WORK ORDER.
Pull every line with "subtitle" from the data below and copy it.

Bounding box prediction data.
# # # #

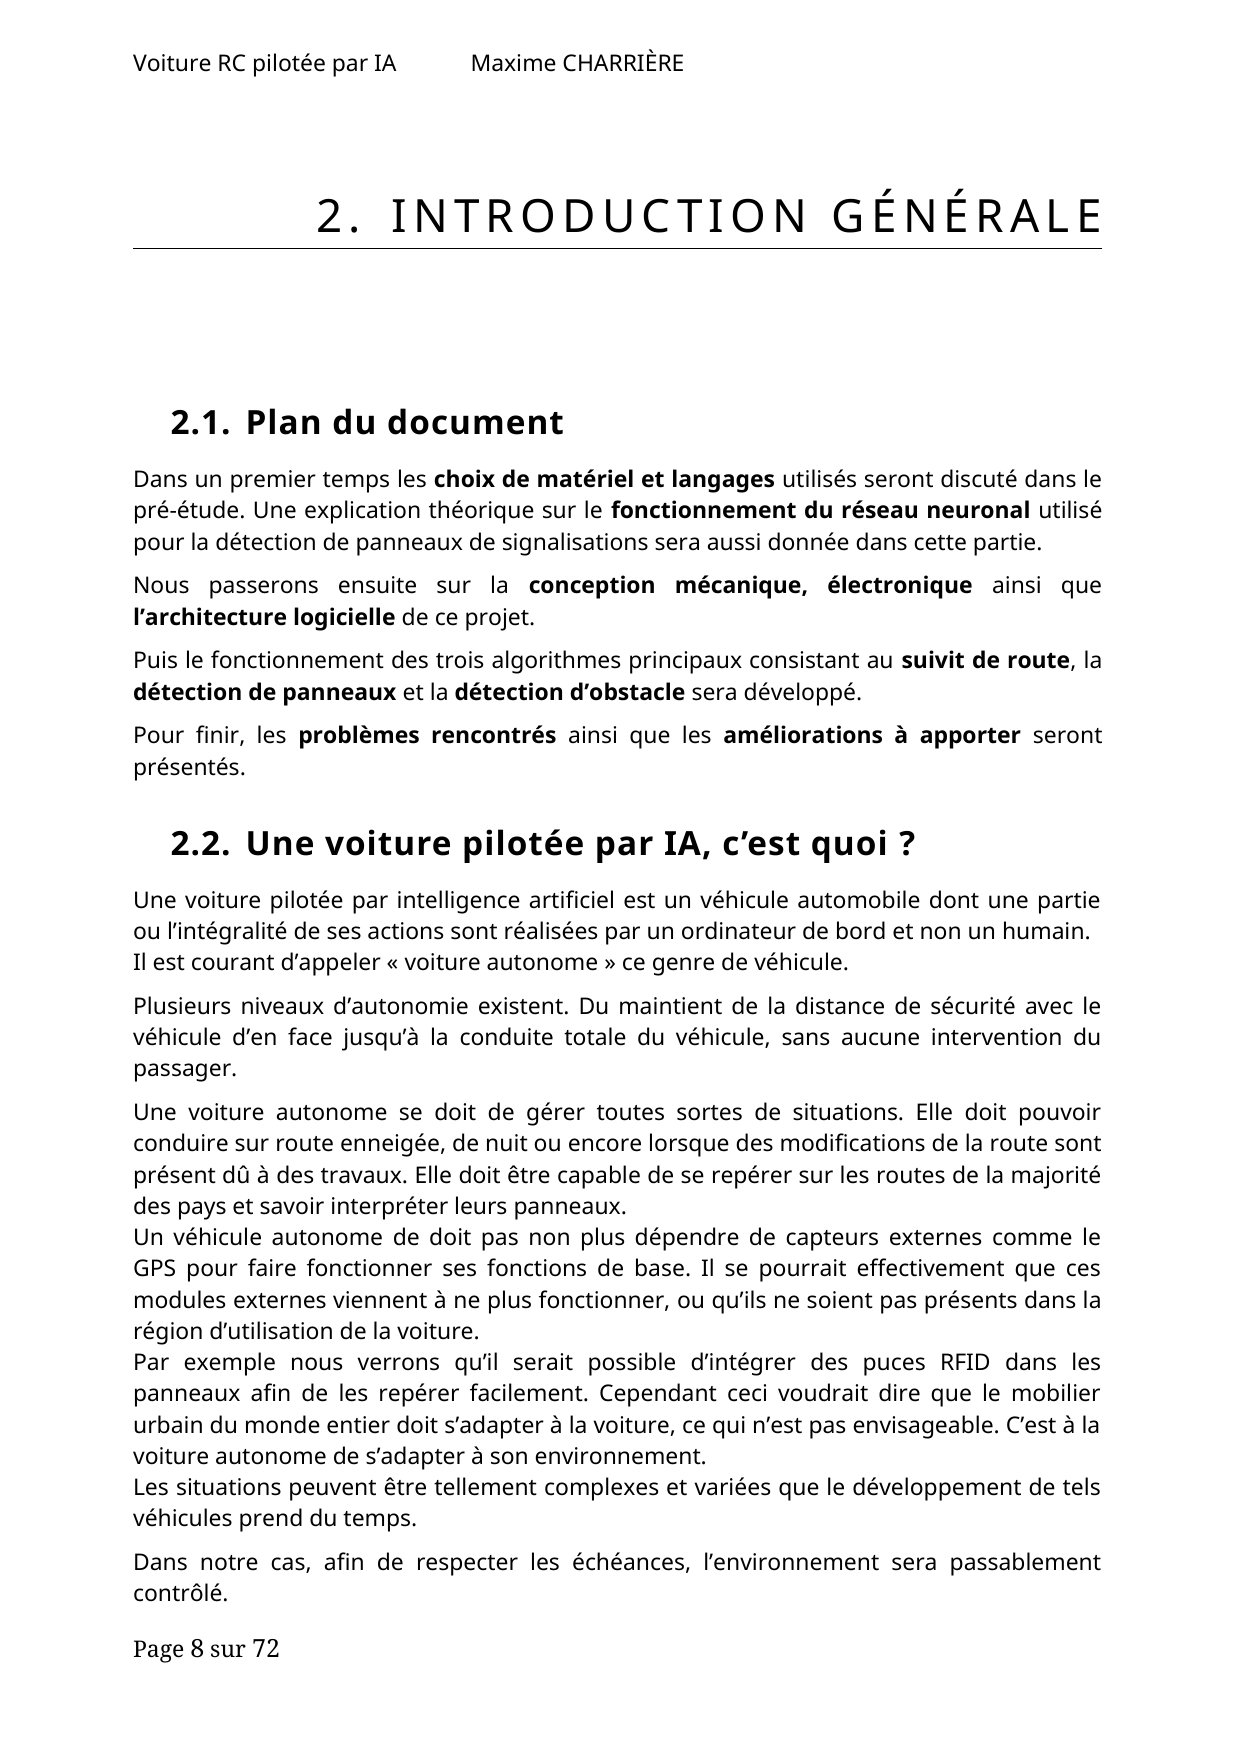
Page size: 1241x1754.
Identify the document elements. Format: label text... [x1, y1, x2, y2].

subtitle Plan du document [170, 399, 1102, 444]
text Dans un premier temps les choix de matériel et langages utilisés seront discuté dans le pré-étude. Une explication théorique sur le fonctionnement du réseau neuronal utilisé pour la détection de panneaux de signalisations sera aussi donnée dans cette partie. [133, 463, 1102, 557]
text Il est courant d’appeler « voiture autonome » ce genre de véhicule. [133, 946, 1102, 977]
text Pour finir, les problèmes rencontrés ainsi que les améliorations à apporter seront présentés. [133, 719, 1102, 782]
text Un véhicule autonome de doit pas non plus dépendre de capteurs externes comme le GPS pour faire fonctionner ses fonctions de base. Il se pourrait effectivement que ces modules externes viennent à ne plus fonctionner, ou qu’ils ne soient pas présents dans la région d’utilisation de la voiture. [133, 1221, 1102, 1346]
subtitle introduction générale [133, 183, 1102, 248]
text Par exemple nous verrons qu’il serait possible d’intégrer des puces RFID dans les panneaux afin de les repérer facilement. Cependant ceci voudrait dire que le mobilier urbain du monde entier doit s’adapter à la voiture, ce qui n’est pas envisageable. C’est à la voiture autonome de s’adapter à son environnement. [133, 1346, 1102, 1471]
text Dans notre cas, afin de respecter les échéances, l’environnement sera passablement contrôlé. [133, 1546, 1102, 1608]
text Une voiture autonome se doit de gérer toutes sortes de situations. Elle doit pouvoir conduire sur route enneigée, de nuit ou encore lorsque des modifications de la route sont présent dû à des travaux. Elle doit être capable de se repérer sur les routes de la majorité des pays et savoir interpréter leurs panneaux. [133, 1096, 1102, 1221]
text Les situations peuvent être tellement complexes et variées que le développement de tels véhicules prend du temps. [133, 1471, 1102, 1533]
text Plusieurs niveaux d’autonomie existent. Du maintient de la distance de sécurité avec le véhicule d’en face jusqu’à la conduite totale du véhicule, sans aucune intervention du passager. [133, 990, 1102, 1083]
text Puis le fonctionnement des trois algorithmes principaux consistant au suivit de route, la détection de panneaux et la détection d’obstacle sera développé. [133, 644, 1102, 707]
text Nous passerons ensuite sur la conception mécanique, électronique ainsi que l’architecture logicielle de ce projet. [133, 569, 1102, 632]
subtitle Une voiture pilotée par IA, c’est quoi ? [170, 819, 1102, 865]
text Une voiture pilotée par intelligence artificiel est un véhicule automobile dont une partie ou l’intégralité de ses actions sont réalisées par un ordinateur de bord et non un humain. [133, 883, 1102, 946]
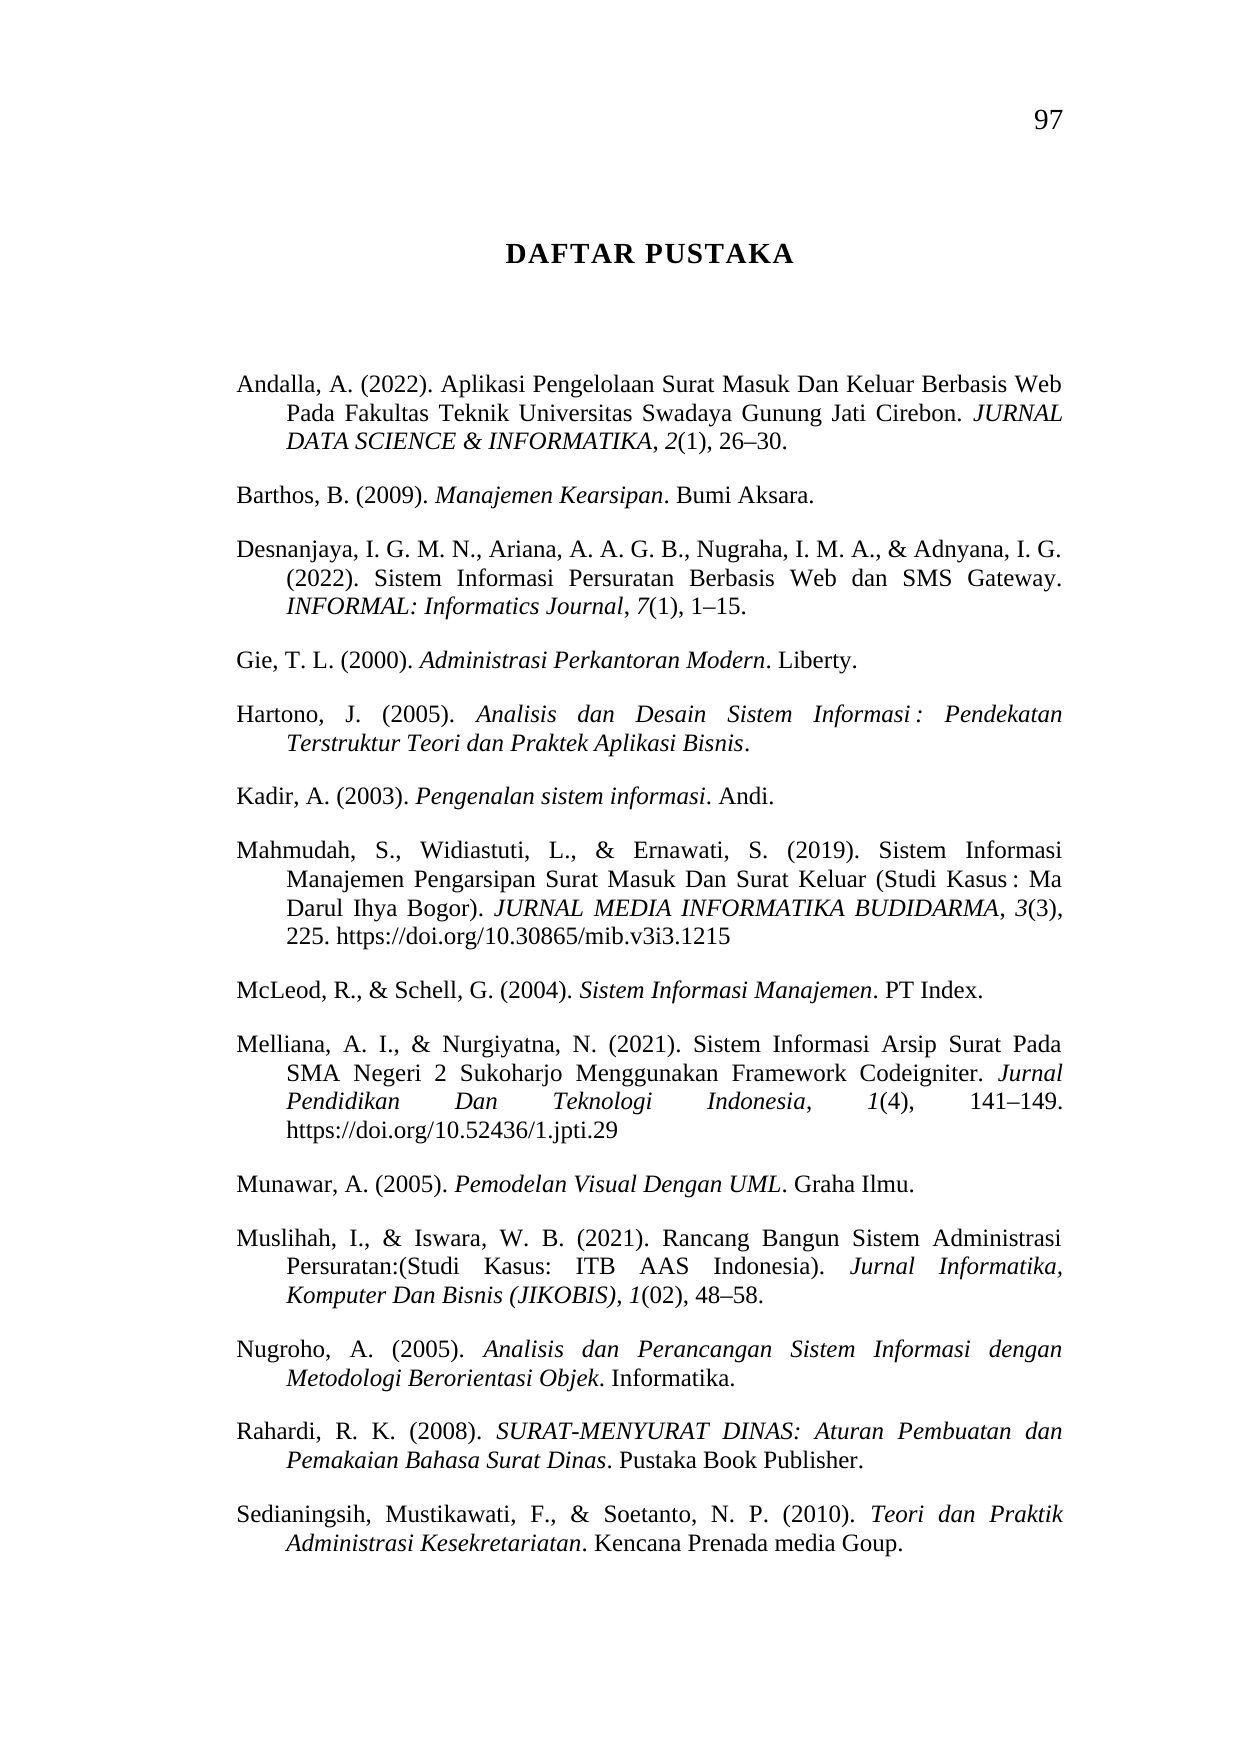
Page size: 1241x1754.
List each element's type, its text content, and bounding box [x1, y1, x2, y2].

# # # #

RESULT OF THE TASK.
subtitle Plan du document [170, 399, 1102, 444]
subtitle introduction générale [133, 183, 1102, 248]
subtitle Une voiture pilotée par IA, c’est quoi ? [170, 819, 1102, 865]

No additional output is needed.